Howard Manly | 5/4/2010, 8:44 p.m.
Anthony Samuels has quietly taken his Done Right Building Services company to lofty new heights Howard Manly ...

Anthony Samuels has quietly taken his Done Right Building Services company to lofty new heights

Tony Irving photo

A year after he left his job as a computer-assisted draftsman with Raytheon, Anthony Samuels was having second thoughts.

By then, he had started his own building maintenance company and committed his savings and credit to keep the struggling business up and running. But something had to change. He realized that managing day-to-day operations drained most of his time. As a result, he was unable to attract new business to add to the one contract he had with BankBoston to provide building services at a few of its branches.

Done Right needed help. But first Samuels had to make an admission.
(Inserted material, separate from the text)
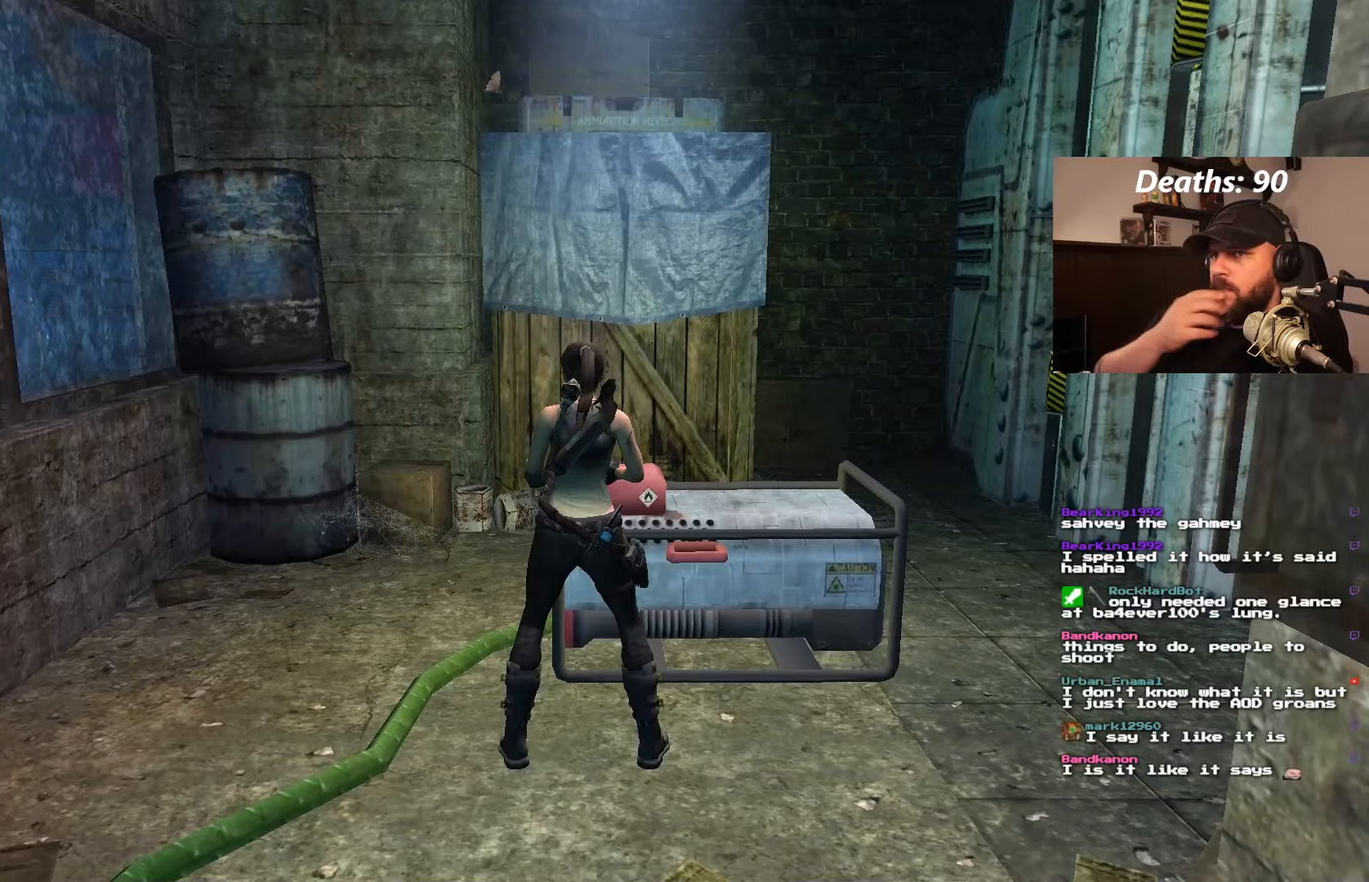
{"dt_ms": 500, "buttons": [], "left_stick": "center", "right_stick": "center", "events": []}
It came after he met one of his business advisers from the Small Business Administration.  “He said to me, ‘If you’re out doing the work, you’re not running your company right,’ ” Samuels recalled in the venerable Black Enterprise. “I was upset at first, but I eventually realized that what he said was true.”
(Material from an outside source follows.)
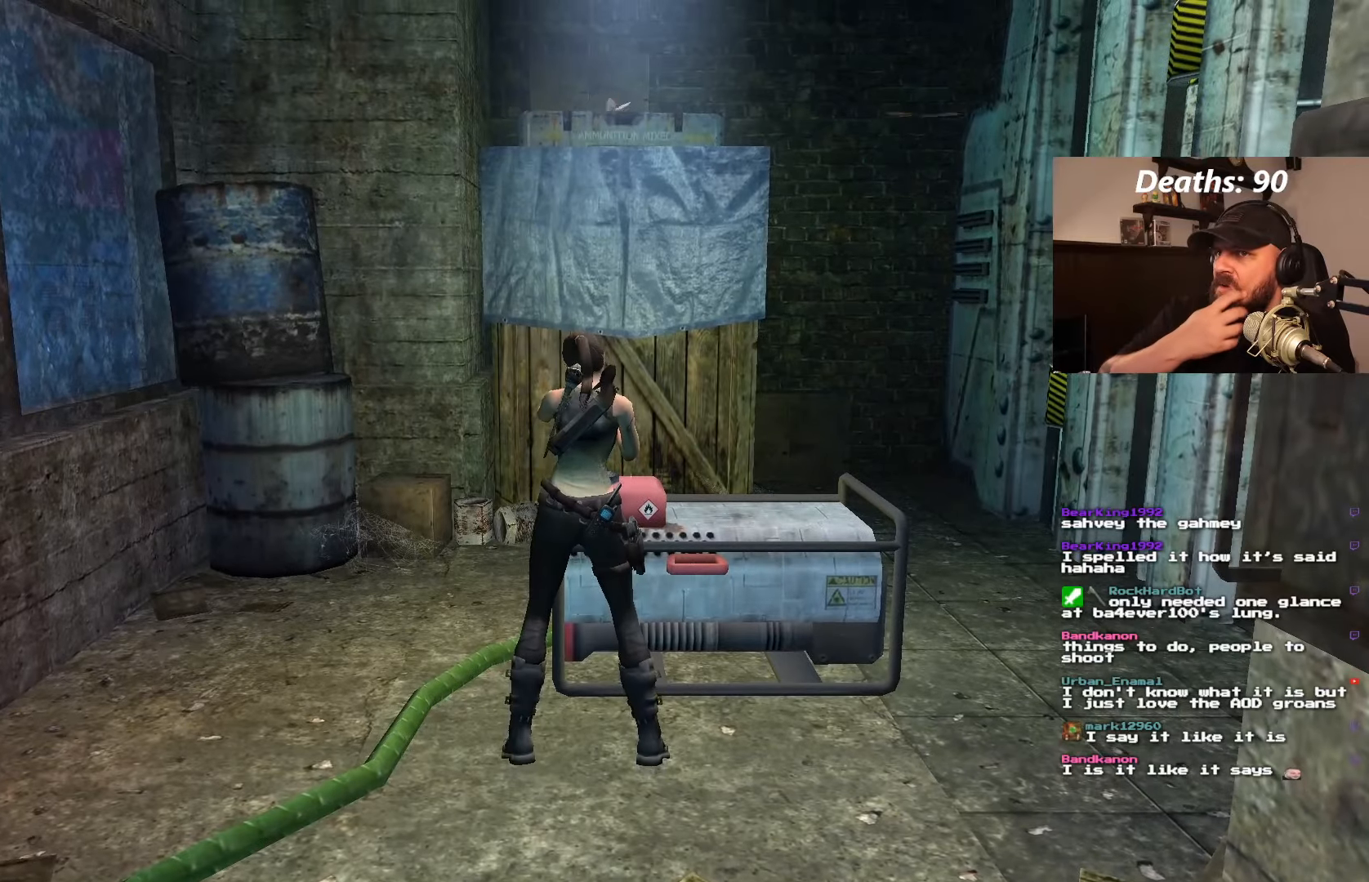
{"dt_ms": 500, "buttons": [], "left_stick": "center", "right_stick": "center", "events": []}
Done Right hasn’t looked back since. Samuels  quickly recruited the appropriate staff and arranged for supervision of the work and on-site operations. The results were almost immediate.  

By 1996, his annual sales almost tripled. Ten years later, those numbers were up to $4.3 million. Though the recent recession slowed business down last year, Done Right has still averaged about 15 percent annual growth in revenues over the last five years. More importantly, he has about 130 employees in facilities located throughout Massachusetts, New Hampshire, Vermont, Connecticut and New York.

Samuels attributes his success to a time-honored principle. “The bottom line,” Samuels said, “is that we provide quality to all of our customers. We try to deliver above and beyond what the client expects in our services.”

Over the years, Samuels has been able to secure nearly a dozen federal, state and city government contracts and quietly built a client base throughout New England that included the Jewelers Building in downtown Boston and the Massachusetts Port Authority.    

It hasn’t been easy.

Samuels got his first big chance to deliver when he started working with Boston City Hall.

It was at least a start — and a chance to show off his services. Over the years, Done Right has been able to build a successful relationship with City Hall, one that has expanded to include providing building services for the Boston Redevelopment Authority as well as the Strand Theater in Upham’s Corner.

Another early contract that allowed Done Right to grow was with the Massachusetts Water Resources Authority to clean and maintain more than 300,000 square feet of office space at the authority’s Deere Island facility.

Those opportunities, he said, allowed Done Right to demonstrate that it did quality work.

What has made Samuels particularly proud is his company’s ability to expand while maintaining good relationships with existing clients. Just last year, for instance, Done Right was able to renew its contract with City Hall for another three years. And Samuels continues to attract new business at a time when other companies are closing their doors.